The U.S. ambassador to Russia on Thursday visited American journalist Evan Gershkovich at Lefortovo Prison in Moscow.
Following Ambassador Lynne Tracy’s visit, the U.S. Embassy in Moscow said that Gershkovich “remains resilient and is grateful for the support of friends, family and supporters.”
“We continue to call for Evan’s immediate release,” the embassy said in a statement on its Telegram channel.
Gershkovich, a reporter for the Wall Street Journal, has been detained for nearly 10 months on espionage charges that he denies.
He is one of two American journalists detained by Russia in 2023. The other, Alsu Kurmasheva, works with VOA’s sister network Radio Free Europe/Radio Liberty in Prague and was detained while in Russia to see family.
While the U.S. State Department declared Gershkovich wrongfully detained shortly after his arrest, it has still not made that designation for Kurmasheva, who has spent more than 90 days in custody.
The Journal welcomed the latest consular visit as “important for Evan and his family."
“We appreciate the U.S. government’s ongoing support for his well being,” the newspaper said in a statement.
In the nearly 10 months since Gershkovich was jailed, the Russian government has not publicly provided evidence to back up the spying allegations against the reporter. He is being held in pretrial detention and will remain in custody until at least the end of January.
At a panel at the World Economic Forum in Davos, Switzerland, on Wednesday, Gershkovich’s mother, Ella Milman, told Journal editor-in-chief Emma Tucker that her son was “doing the best that he can under the circumstances, and the circumstances are very hard.”
Russia’s Washington embassy did not immediately reply to VOA’s email requesting comment.
While Gershkovich approaches 10 months in jail, fellow American journalist Kurmasheva this week passed the three-month mark.
The dual U.S.-Russian citizen wrote a letter to her friends and colleagues, part of which her husband posted on the social media platform X.
“You admire my courage in coming [to Russia] at ‘such a time.’ But we live in the present, and we won’t have any ‘other’ time. ‘Time’ will, of course, exist, but someone close to you, someone who needs your help, may no longer be there,” Kurmasheva wrote.
“No one will give me back the three months of my life that I’ve now spent where I shouldn’t be. I am responsible for my family. For my young children, for my elderly mother,” Kurmasheva said.
“Today, I’m looking at your postcards with images of open doors and windows. You are strong and confident. You will definitely find the right answers to your questions. Open doors for yourself and others; don’t be afraid of it. I am very grateful to you,” Kurmasheva said.
An editor at RFE/RL’s Tatar-Bashkir service, Kurmasheva traveled to Russia in May 2023 for a family emergency. Her passports were confiscated when she tried to leave the country in June, and she was waiting for her passports to be returned when authorities detained her in October.

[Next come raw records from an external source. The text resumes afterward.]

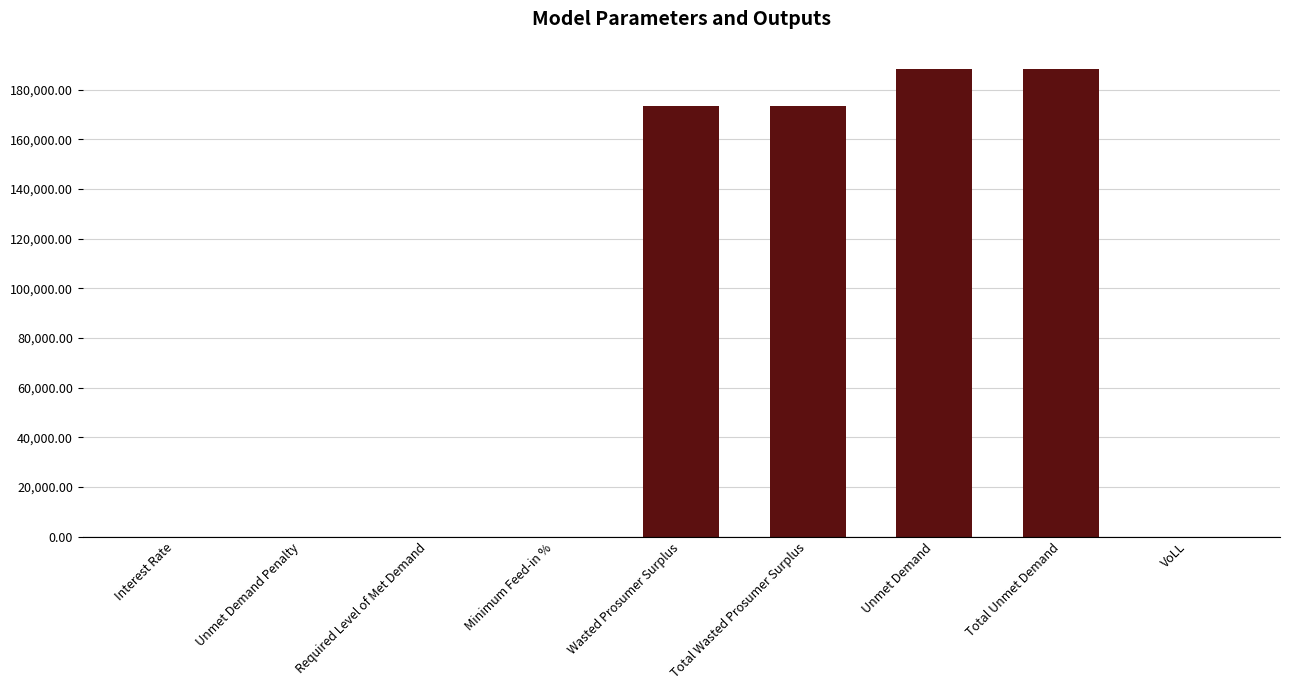

True or false: the data shows 0.0 at Required Level of Met Demand.

True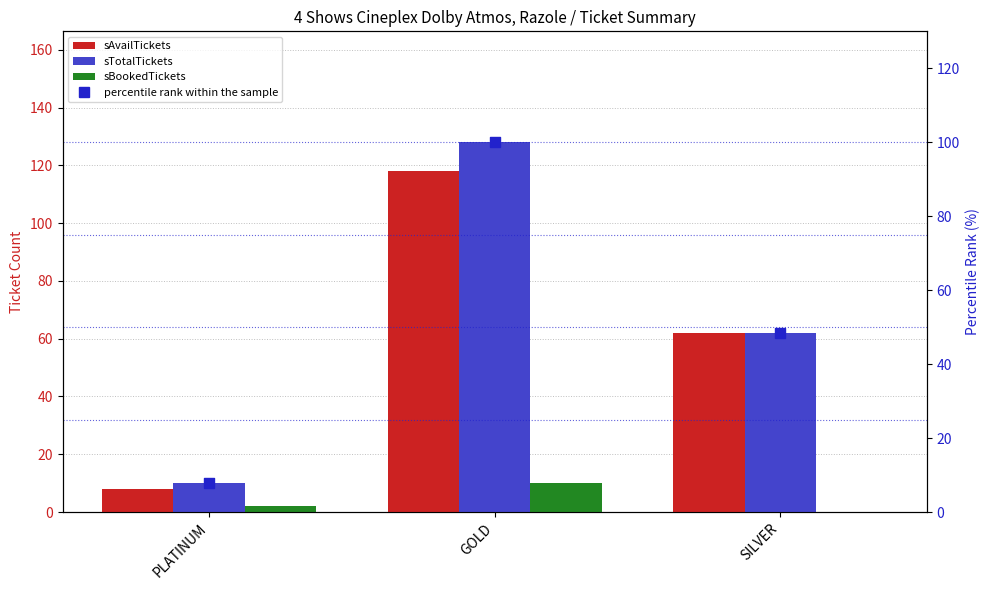

At which category is the sum across all series the highest?

GOLD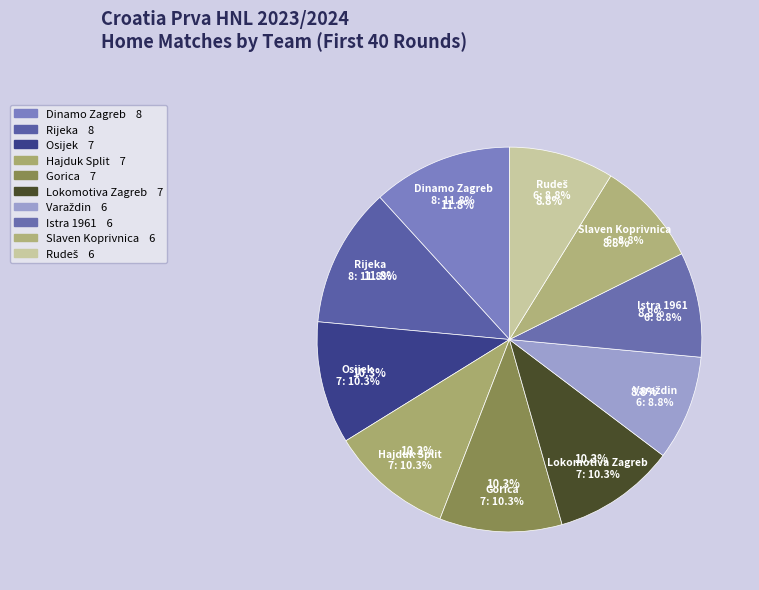

To the nearest percent, what portion does Rudeš represent?

9%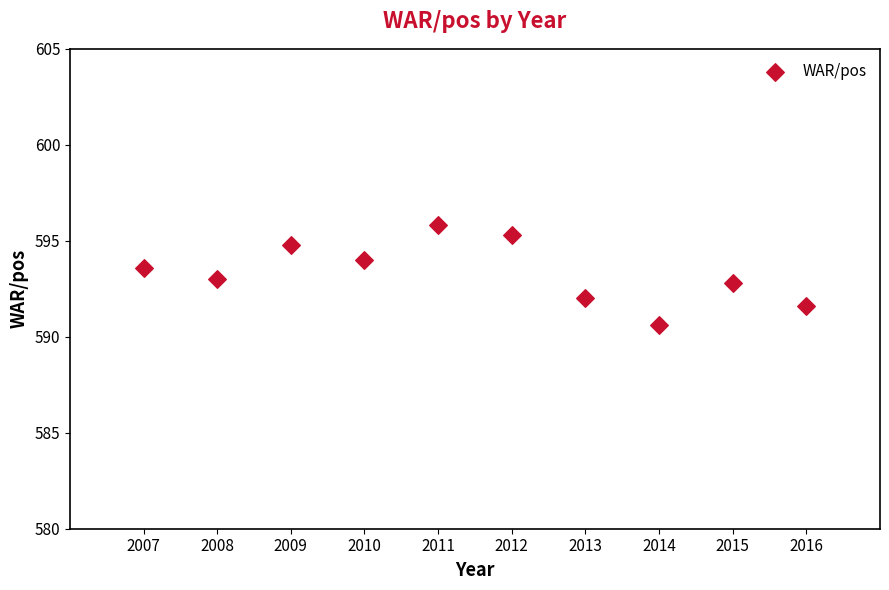

What is the average X value?

2011.5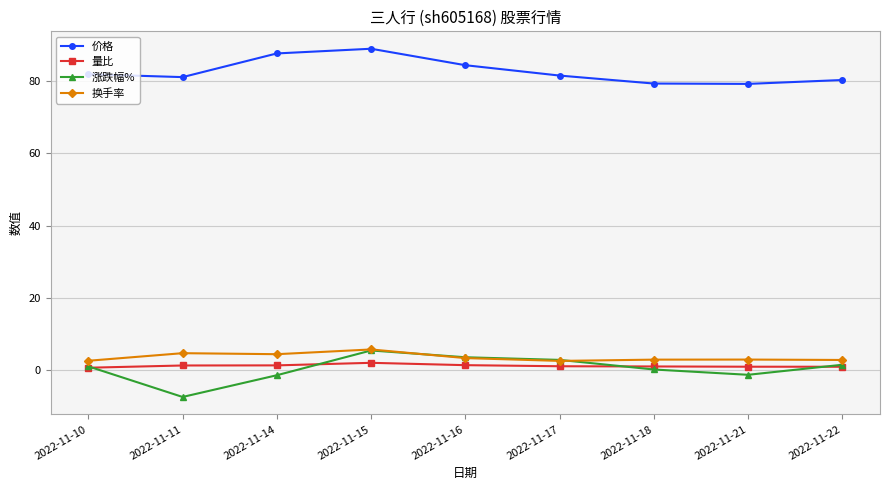

How many lines are shown in the chart?

4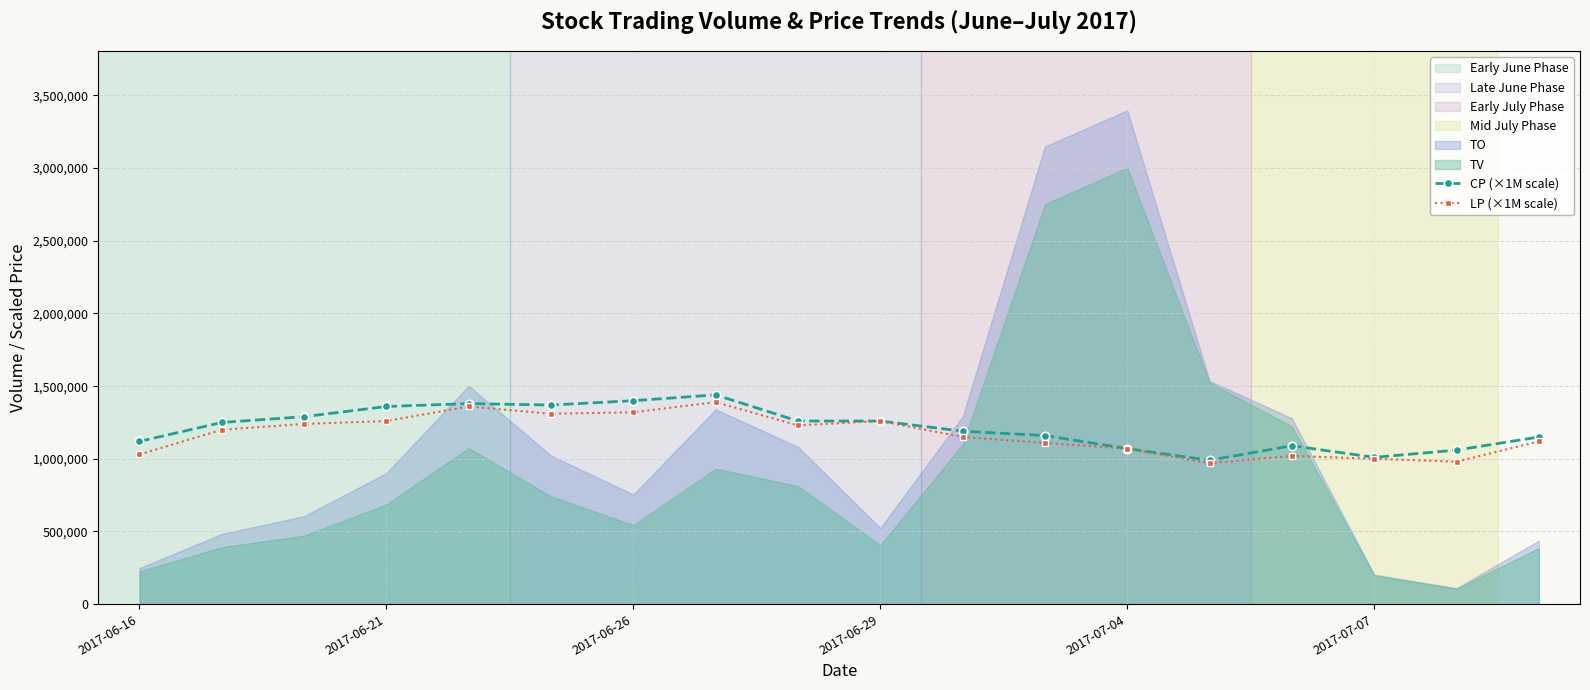

Reading left to right, extract all data points from this chart.

CP (×1M scale): 1120000	1250000	1290000	1360000	1380000	1370000	1400000	1440000	1260000	1260000	1190000	1160000	1070000	990000	1090000	1010000	1060000	1150000
LP (×1M scale): 1030000	1200000	1240000	1260000	1360000	1310000	1320000	1390000	1230000	1260000	1150000	1110000	1070000	970000	1020000	1000000	980000	1120000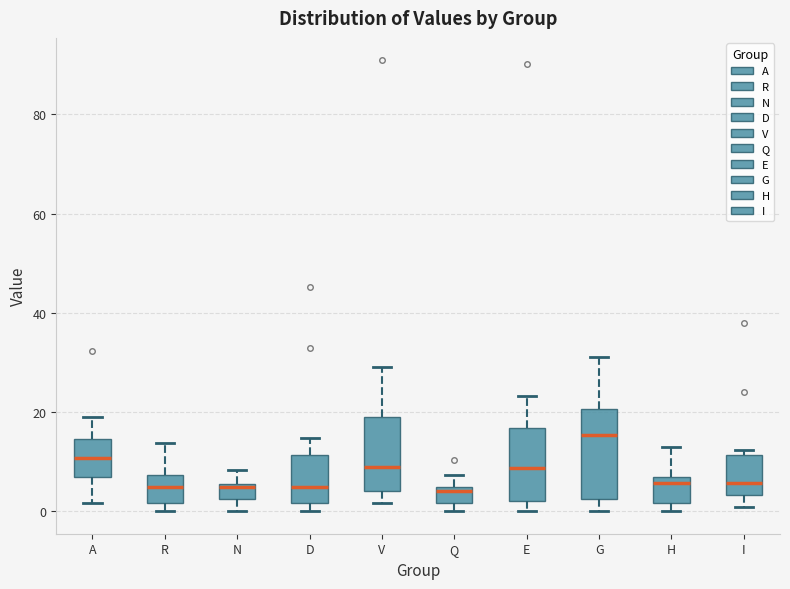

Where is the upper edge of the box for H on the y-axis? The values are not printed on the chart, so give them approximately, as read against the axis.

6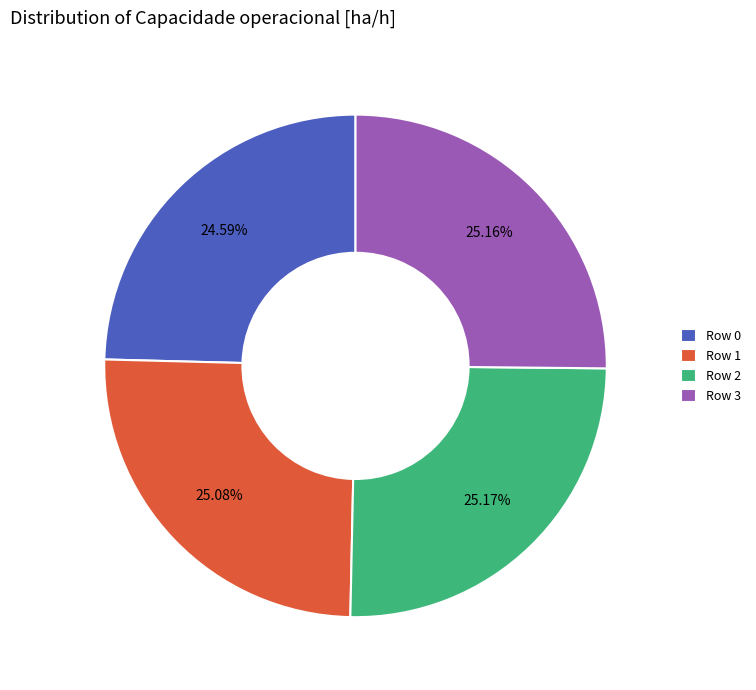

Is it true that Row 0 is 25% of the pie?

True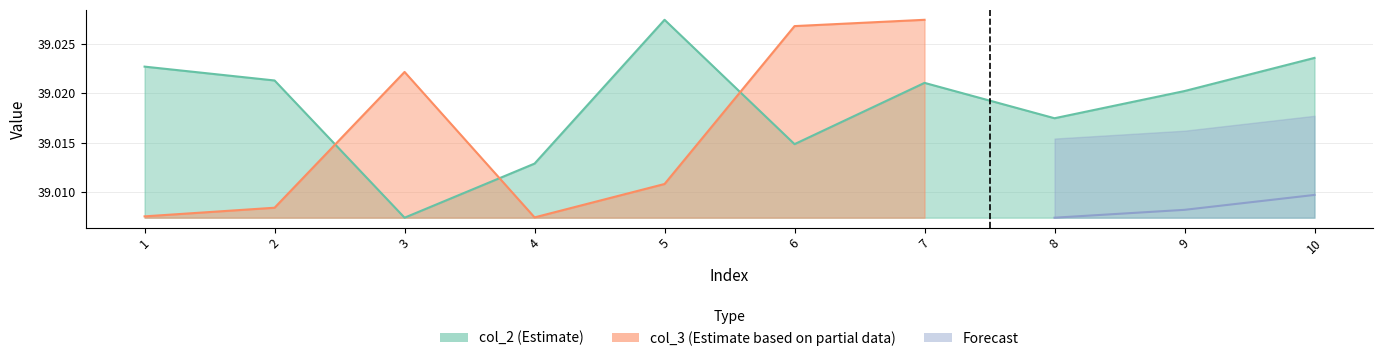

True or false: the data has more than 1 interior local peaks.

True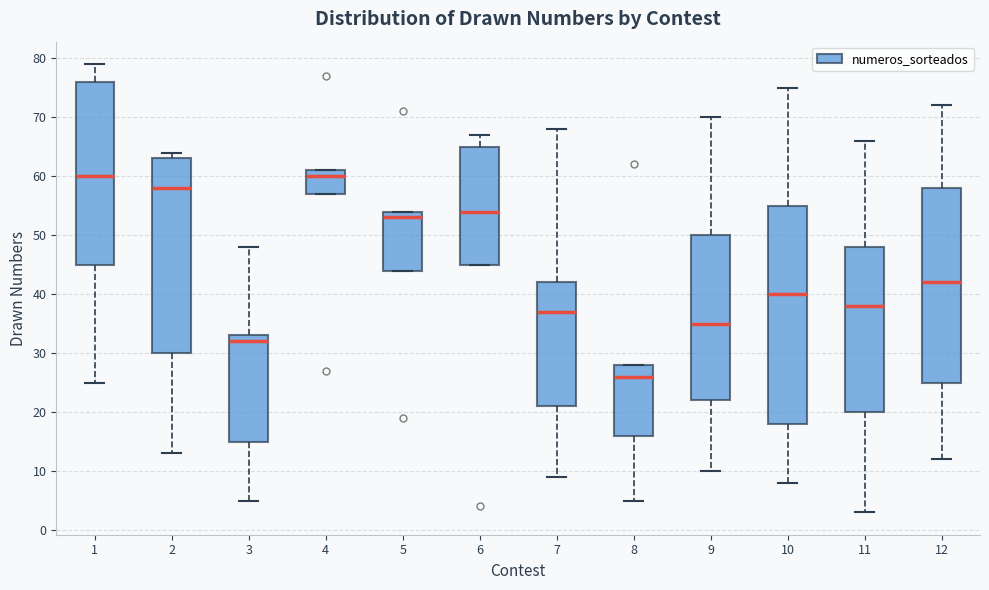

Reading left to right, transcribe this box plot: for each box, give where its median line is, the range the box spans, and where its two whiskers end, as read against the y-axis. The values are not printed on the chart, so give them approximately, as read against the axis.

1: median 60, box 45 to 76, whiskers 25 to 79
2: median 58, box 30 to 63, whiskers 13 to 64
3: median 32, box 15 to 33, whiskers 5 to 48
4: median 60, box 57 to 61, whiskers 57 to 61
5: median 53, box 44 to 54, whiskers 44 to 54
6: median 54, box 45 to 65, whiskers 45 to 67
7: median 37, box 21 to 42, whiskers 9 to 68
8: median 26, box 16 to 28, whiskers 5 to 28
9: median 35, box 22 to 50, whiskers 10 to 70
10: median 40, box 18 to 55, whiskers 8 to 75
11: median 38, box 20 to 48, whiskers 3 to 66
12: median 42, box 25 to 58, whiskers 12 to 72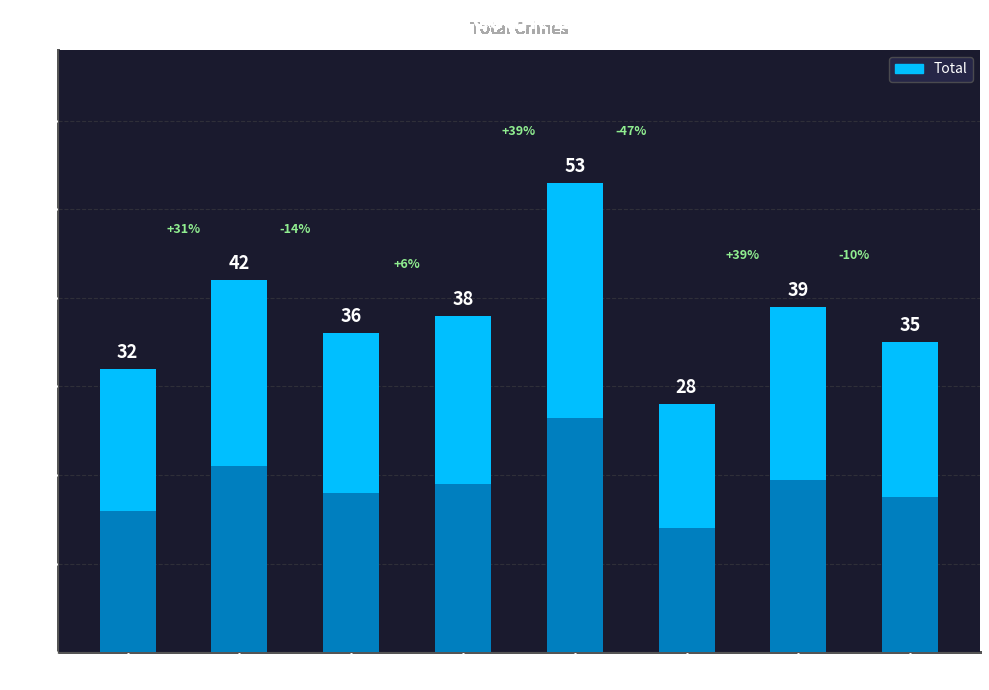

Is it true that the value at 2015 is 32?

True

Kurmasheva was initially charged with failing to register as a “foreign agent,” but Russian authorities in December added an additional charge of spreading false information about Russia’s military.
Kurmasheva and her outlet reject the charges, which carry a combined sentence of up to 15 years in prison. She will be held in pretrial detention until at least February.
Her husband, Pavel Butorin, called for her release in a post on X.
“The Russian government must drop its absurd charges against Alsu, release her from detention, and allow her to leave Russia and return to her family,” he wrote.
Butorin is the director of Current Time TV, a Russian-language TV and digital network led by RFE/RL in partnership with VOA.
Since Kurmasheva’s jailing, her employer and press freedom groups have urged the U.S. State Department to declare Kurmasheva wrongfully detained, which would open additional resources to help secure her release.
When asked about why Kurmasheva has not been declared wrongfully detained, State Department spokesperson Matthew Miller on Thursday told reporters, “I would say that it is a case that we continue to focus an enormous amount of attention on. It’s something we continue to look into.
“And as I have said a number of times, that just because we have not made a wrongful detention determination at any point does not indicate anything about the work that we are doing or about what our future posture may be,” Miller said.
The New York-based Committee to Protect Journalists on Thursday ranked Russia as the fourth-worst jailer of journalists in the world for 2023, with 22 reporters behind bars. Of those, 12 are foreign nationals.
In addition to Kurmasheva and Gershkovich, the other 10 foreign reporters are Ukrainian.
Paul Beckett, a Washington-based assistant editor at the Journal who is leading the newspaper’s campaign to secure Gershkovich’s release, told VOA that the disproportionate number of foreign journalists held by Moscow “shows the antipathy that they have toward independent reporting.”